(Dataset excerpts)

+++

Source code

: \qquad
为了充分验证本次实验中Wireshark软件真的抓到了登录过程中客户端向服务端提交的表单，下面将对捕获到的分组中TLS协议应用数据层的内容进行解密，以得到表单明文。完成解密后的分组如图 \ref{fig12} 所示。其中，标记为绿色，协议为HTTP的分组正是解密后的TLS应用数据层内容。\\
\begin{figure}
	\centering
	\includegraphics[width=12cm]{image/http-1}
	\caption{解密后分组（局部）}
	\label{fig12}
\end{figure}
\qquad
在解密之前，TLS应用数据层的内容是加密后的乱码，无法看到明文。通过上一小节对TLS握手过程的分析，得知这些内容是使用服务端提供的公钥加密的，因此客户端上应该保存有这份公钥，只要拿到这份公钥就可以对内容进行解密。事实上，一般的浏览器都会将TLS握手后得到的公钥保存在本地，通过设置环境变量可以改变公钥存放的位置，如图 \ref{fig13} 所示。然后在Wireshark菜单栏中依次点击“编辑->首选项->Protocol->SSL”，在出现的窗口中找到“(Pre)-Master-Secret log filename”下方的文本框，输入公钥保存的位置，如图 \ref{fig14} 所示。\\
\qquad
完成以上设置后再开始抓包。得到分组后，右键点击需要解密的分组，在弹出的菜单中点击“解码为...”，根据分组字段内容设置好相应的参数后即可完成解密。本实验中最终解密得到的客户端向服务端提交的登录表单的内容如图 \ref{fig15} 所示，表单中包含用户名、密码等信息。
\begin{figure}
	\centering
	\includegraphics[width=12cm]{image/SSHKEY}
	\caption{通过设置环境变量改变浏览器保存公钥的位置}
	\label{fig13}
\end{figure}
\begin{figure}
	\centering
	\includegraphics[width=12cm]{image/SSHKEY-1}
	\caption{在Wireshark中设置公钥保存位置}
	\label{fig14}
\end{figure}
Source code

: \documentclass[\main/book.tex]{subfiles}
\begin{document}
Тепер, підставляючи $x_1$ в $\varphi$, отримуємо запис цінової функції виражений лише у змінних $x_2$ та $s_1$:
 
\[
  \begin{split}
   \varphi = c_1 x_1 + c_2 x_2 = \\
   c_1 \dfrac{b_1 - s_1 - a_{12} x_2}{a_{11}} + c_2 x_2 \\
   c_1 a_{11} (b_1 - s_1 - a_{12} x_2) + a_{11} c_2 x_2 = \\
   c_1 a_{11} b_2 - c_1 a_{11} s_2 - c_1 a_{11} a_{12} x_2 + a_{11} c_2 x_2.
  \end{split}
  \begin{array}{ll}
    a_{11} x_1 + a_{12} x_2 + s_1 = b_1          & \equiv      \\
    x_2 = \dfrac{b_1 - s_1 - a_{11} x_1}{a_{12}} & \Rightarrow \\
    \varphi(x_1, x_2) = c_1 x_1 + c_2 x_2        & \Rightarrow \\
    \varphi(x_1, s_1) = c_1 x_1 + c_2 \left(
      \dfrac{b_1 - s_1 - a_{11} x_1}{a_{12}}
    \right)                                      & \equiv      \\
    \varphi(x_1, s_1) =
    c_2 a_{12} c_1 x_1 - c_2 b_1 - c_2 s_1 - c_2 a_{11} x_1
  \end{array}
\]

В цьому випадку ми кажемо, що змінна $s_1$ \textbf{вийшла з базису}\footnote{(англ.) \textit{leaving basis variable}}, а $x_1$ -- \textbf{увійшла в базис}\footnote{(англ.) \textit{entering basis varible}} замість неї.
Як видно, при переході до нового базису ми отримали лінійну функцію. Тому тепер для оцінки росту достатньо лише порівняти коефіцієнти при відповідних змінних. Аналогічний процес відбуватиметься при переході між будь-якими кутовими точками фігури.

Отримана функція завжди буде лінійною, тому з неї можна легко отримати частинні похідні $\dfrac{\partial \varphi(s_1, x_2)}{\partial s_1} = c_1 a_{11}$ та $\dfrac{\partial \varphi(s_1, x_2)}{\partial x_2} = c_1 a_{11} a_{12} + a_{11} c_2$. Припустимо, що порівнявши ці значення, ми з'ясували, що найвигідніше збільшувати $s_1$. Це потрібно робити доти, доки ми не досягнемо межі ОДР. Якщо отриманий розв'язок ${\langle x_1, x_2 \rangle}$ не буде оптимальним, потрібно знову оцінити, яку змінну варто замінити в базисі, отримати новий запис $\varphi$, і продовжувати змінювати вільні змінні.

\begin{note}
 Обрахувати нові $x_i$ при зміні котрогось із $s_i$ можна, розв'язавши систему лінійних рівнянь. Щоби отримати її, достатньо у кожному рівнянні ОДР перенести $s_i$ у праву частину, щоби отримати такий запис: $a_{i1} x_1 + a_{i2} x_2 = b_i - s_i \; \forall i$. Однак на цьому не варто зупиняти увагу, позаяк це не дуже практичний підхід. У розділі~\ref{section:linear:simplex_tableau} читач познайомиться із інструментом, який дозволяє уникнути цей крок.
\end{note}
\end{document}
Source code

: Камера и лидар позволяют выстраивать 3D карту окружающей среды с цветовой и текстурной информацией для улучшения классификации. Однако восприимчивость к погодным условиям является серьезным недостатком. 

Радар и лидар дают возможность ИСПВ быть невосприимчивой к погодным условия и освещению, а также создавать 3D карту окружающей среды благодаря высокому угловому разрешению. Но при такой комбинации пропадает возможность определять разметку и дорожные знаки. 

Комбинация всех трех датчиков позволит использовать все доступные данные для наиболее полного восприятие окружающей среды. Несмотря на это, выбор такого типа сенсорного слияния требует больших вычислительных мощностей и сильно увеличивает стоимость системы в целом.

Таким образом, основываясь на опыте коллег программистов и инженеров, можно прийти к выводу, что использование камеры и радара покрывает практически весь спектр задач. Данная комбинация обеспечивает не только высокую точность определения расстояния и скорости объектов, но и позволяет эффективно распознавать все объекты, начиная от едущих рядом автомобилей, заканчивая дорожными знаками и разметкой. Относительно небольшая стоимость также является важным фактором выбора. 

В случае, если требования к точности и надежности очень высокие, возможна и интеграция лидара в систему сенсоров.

+++

Task details: From the data, collect all lines where the string "лише" appears.

Exercise response:
Тепер, підставляючи $x_1$ в $\varphi$, отримуємо запис цінової функції виражений лише у змінних $x_2$ та $s_1$:
Як видно, при переході до нового базису ми отримали лінійну функцію. Тому тепер для оцінки росту достатньо лише порівняти коефіцієнти при відповідних змінних. Аналогічний процес відбуватиметься при переході між будь-якими кутовими точками фігури.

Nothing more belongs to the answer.